Extension Ladders:  Extension ladders generally have two sections that operate in brackets to allow for adjusting the ladder’s length.  OSHA notes that these types of ladders need a stable structure to hold loads, as they are not self-supporting.

OSHA recommends a variety of tips for safely using extension ladders, including:

  • Ensure the extension ladder can support at least 4 times its maximum intended load. 
    (OSHA notes that extra-heavy-duty type 1A metal or plastic ladders should sustain at least 3.3 times their maximum intended load.)
  • Read and follow the manufacturer’s instructions.
  • Have a competent person inspect all extension ladders before use.  If a ladder is determined to be damaged, immediately mark it with a “defective” sign.  

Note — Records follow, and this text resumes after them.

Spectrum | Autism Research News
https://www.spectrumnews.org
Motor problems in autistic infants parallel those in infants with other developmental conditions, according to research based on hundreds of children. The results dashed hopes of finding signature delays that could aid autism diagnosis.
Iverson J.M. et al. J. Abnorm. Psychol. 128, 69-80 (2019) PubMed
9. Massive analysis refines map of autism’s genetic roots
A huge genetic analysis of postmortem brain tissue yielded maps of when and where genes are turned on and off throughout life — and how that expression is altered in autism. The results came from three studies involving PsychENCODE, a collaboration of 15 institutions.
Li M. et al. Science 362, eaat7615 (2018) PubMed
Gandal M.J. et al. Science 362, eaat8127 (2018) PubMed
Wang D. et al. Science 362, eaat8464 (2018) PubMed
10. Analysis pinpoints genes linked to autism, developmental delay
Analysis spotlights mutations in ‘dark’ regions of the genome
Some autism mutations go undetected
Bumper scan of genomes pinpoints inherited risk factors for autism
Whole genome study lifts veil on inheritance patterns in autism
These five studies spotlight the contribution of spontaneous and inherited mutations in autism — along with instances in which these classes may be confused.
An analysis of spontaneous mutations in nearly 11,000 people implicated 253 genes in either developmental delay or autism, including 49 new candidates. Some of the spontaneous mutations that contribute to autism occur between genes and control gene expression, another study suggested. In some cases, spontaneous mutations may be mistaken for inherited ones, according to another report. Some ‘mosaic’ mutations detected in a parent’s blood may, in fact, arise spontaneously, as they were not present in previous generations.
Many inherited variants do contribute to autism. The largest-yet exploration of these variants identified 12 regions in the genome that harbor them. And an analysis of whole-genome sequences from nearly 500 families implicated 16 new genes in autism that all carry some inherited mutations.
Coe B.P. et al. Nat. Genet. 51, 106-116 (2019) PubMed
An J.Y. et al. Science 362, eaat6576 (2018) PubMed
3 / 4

    Never attempt to use a damaged ladder.
  • Place the ladder at the correct angle.  When leaned against a wall, the ladder’s bottom should be one-quarter of its working length away from the wall.
  • Keep the spaces around the top and bottom of the ladder uncluttered.

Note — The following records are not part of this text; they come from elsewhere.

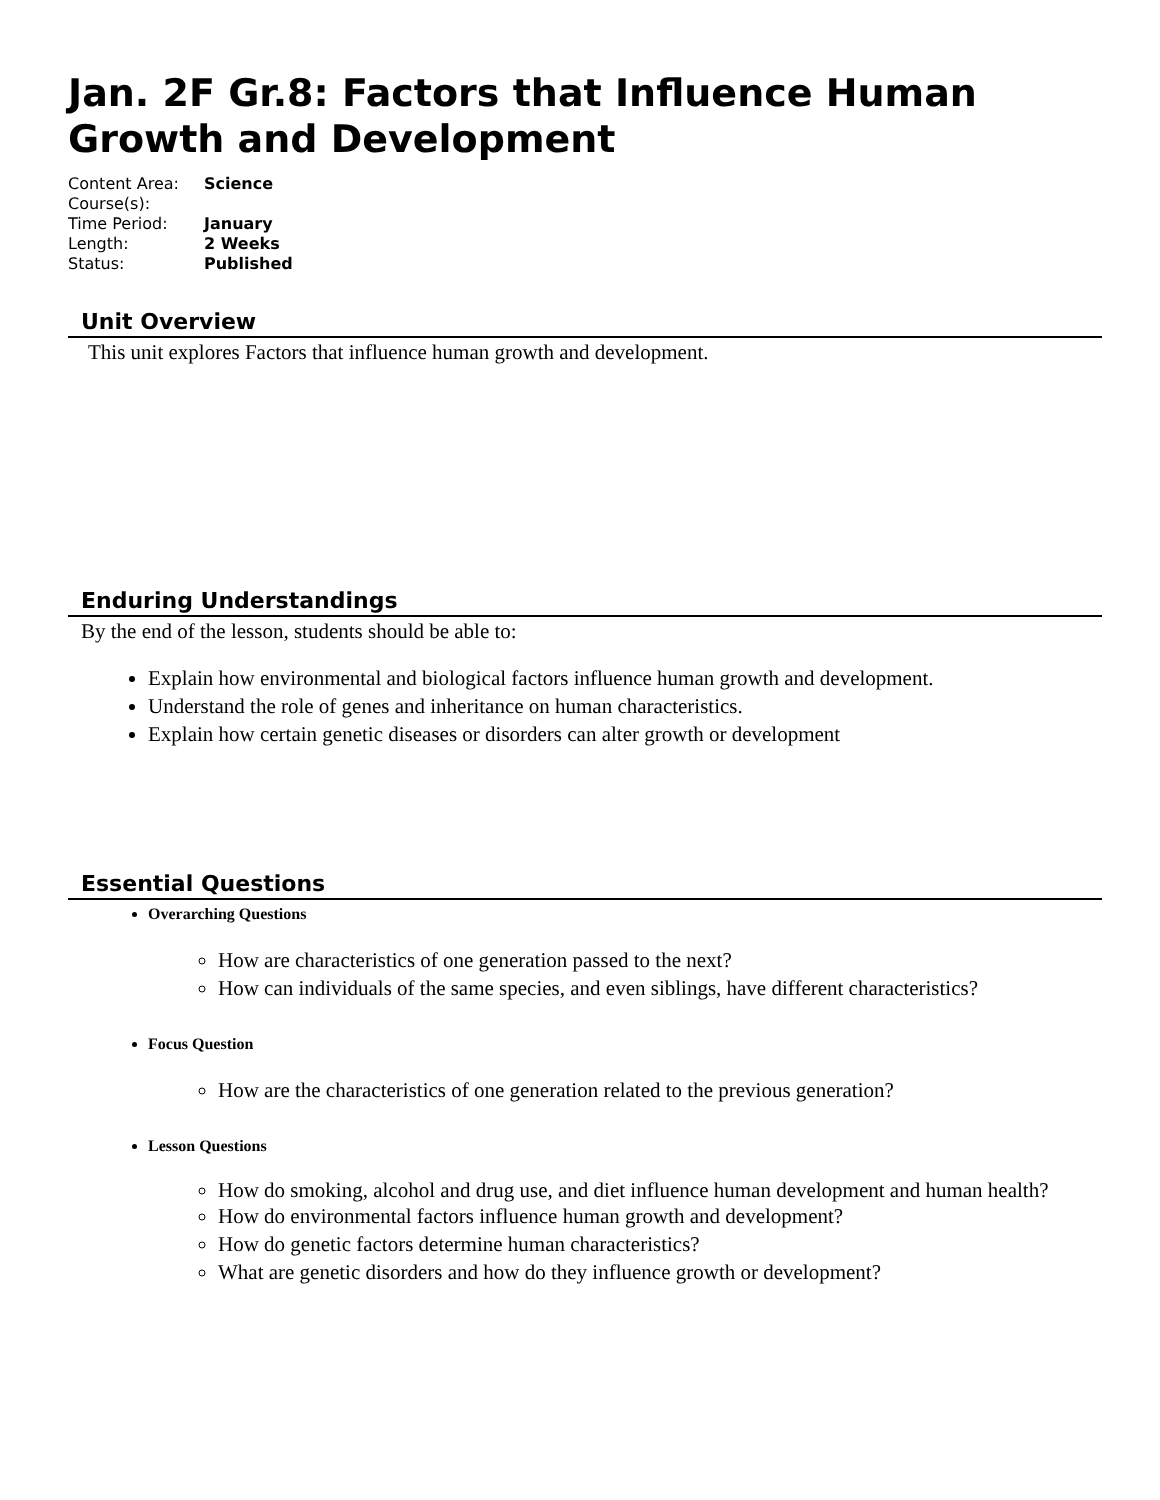Jan. 2F Gr.8: Factors that Influence Human Growth and Development
| Content Area: | Science |
| Course(s): | |
| Time Period: | January |
| Length: | 2 Weeks |
| Status: | Published |
Unit Overview
This unit explores Factors that influence human growth and development.
Enduring Understandings
By the end of the lesson, students should be able to:
Explain how environmental and biological factors influence human growth and development.
Understand the role of genes and inheritance on human characteristics.
Explain how certain genetic diseases or disorders can alter growth or development
Essential Questions
Overarching Questions
How are characteristics of one generation passed to the next?
How can individuals of the same species, and even siblings, have different characteristics?
Focus Question
How are the characteristics of one generation related to the previous generation?
Lesson Questions
How do smoking, alcohol and drug use, and diet influence human development and human health?
How do environmental factors influence human growth and development?
How do genetic factors determine human characteristics?
What are genetic disorders and how do they influence growth or development?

  • Use a ladder with non-conductive side rails, if the ladder could come into contact with energized electrical equipment.  Keep all ladders a minimum of 10 feet away from power lines.
  • Never use an extension ladder horizontally.
  • Maintain three points of contact (two hands and a foot, or two feet and a hand) when on a ladder.
  • Do not carry tools when climbing or descending a ladder - use a tool belt instead.
  • Ensure the ladder is not placed on a slippery surface.

Also good to note - when multiple trades are within the same area, it is a best practice to demarcate access point to the ladder, preventing accidental displacement.